GIVEN PASSAGE —
Personnel
Challenges Faced In A Start-up And How To Overcome Them
Ashutosh Garg
One of the biggest dilemmas I was faced with
as I built the company needed good management people but the good people were
not willing to join a startup company. I found it to be a huge challenge to get
strong professionals managers to leave large companies and join a startup. Good
managers, I realized, are generally poor risk takers and only when they see the
stability of a company and they see other professional managers making this
leap of faith do they agree to make a change.
The human resource function of any retail
company can make or break a company since retail companies are people intensive
and our people are our ambassadors and our “face” in front of our customers.
This function must have a strong leader and
must have complete support of the entrepreneur. The entrepreneur must outline
his philosophy for this function but in words and in deeds because this is what
will set the management culture of the company.

QUESTIONS ON THE MATERIAL —
• 1. List each requirement that the passage on startup challenges states with the word "must."
• 2. What kind of risk takers does the startup challenges passage say good managers generally are?
• 3. Carry on writing the passage on startup challenges, starting right after its last sentence.

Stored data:
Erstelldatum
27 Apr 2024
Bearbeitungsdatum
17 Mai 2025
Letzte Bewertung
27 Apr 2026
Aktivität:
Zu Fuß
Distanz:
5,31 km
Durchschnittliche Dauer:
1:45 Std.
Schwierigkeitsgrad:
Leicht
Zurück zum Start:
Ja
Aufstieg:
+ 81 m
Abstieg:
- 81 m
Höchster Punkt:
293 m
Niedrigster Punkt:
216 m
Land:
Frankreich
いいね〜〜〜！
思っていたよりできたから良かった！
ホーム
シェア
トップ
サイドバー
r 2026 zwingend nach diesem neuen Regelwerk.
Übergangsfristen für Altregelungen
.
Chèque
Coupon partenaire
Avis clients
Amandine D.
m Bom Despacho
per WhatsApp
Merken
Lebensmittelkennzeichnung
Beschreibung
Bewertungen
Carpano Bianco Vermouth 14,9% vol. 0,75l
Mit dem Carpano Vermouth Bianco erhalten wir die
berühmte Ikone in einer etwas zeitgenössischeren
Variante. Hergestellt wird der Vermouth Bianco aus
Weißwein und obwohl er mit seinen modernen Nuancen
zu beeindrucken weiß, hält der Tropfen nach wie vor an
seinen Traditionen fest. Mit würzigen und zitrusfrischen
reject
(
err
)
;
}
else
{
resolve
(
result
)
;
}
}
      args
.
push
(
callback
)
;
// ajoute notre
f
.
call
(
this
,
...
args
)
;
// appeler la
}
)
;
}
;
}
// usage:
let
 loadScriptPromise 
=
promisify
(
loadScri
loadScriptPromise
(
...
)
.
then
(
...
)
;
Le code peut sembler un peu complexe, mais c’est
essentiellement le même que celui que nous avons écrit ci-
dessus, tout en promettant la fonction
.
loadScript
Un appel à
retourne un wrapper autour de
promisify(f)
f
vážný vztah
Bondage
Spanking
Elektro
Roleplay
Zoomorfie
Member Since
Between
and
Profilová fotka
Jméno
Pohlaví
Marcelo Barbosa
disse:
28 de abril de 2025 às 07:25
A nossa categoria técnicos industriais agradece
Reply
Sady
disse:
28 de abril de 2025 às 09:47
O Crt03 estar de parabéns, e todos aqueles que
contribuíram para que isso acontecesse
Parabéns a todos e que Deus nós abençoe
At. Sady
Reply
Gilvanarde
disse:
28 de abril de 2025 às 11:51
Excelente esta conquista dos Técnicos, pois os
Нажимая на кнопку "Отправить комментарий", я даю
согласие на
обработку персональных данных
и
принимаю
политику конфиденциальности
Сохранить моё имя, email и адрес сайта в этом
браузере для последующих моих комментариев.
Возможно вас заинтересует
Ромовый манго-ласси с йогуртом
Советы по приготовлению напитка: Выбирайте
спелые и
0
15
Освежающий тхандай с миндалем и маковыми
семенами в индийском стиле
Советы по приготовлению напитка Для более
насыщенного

RESULTS —
• 1.
- The human resource function must have a strong leader.
- The human resource function must have the complete support of the entrepreneur.
- The entrepreneur must outline his philosophy for this function in words and in deeds.

• 2. Poor risk takers.

• 3.
Since I am the oldest member of the
management, I used to often have to stop younger managers coming in to touch my
feet and “seek my blessings”. I would tell them that there was no need to touch
my feet at all, no matter what the culture of our country in India of
respecting older people may be. If I had allowed this to continue, other senior
managers would have expected something similar from their juniors. It has taken
me time and this practice of touching one’s feet in the work place has now been
stopped.
Similarly, I was often requested that the
company must celebrate Founder’s Day on my birthday. My response was that while
I was the founder, we should celebrate the foundation day of the company and
there was no reason to celebrate my birthday. We now celebrate 25th
August as the company anniversary where we honour our top performers.
Each time I walked into a manager’s room or I
walked down an office aisle, people would stop their work and stand up. I have
never understood how standing up and stopping work is a way to show respect to
a senior.
To me, continuing with your work when a
manager walks down the aisle is a much stronger way to show respect to the
senior individual as well as the organization. It has taken me time but the
message in the company is very clear – continue with your work when a senior
manager happens to walk past you and keep sitting at your chair if a senior
manager walks into your office to discuss some work.
Some of our guiding human resources
principles that I established very early in our development were,
1.
Guardian
would rapidly move towards professional management and that we would not build
a family run organization.
2.
We
would have professional growth based on meritocracy and not based on
relationships or patronage
3.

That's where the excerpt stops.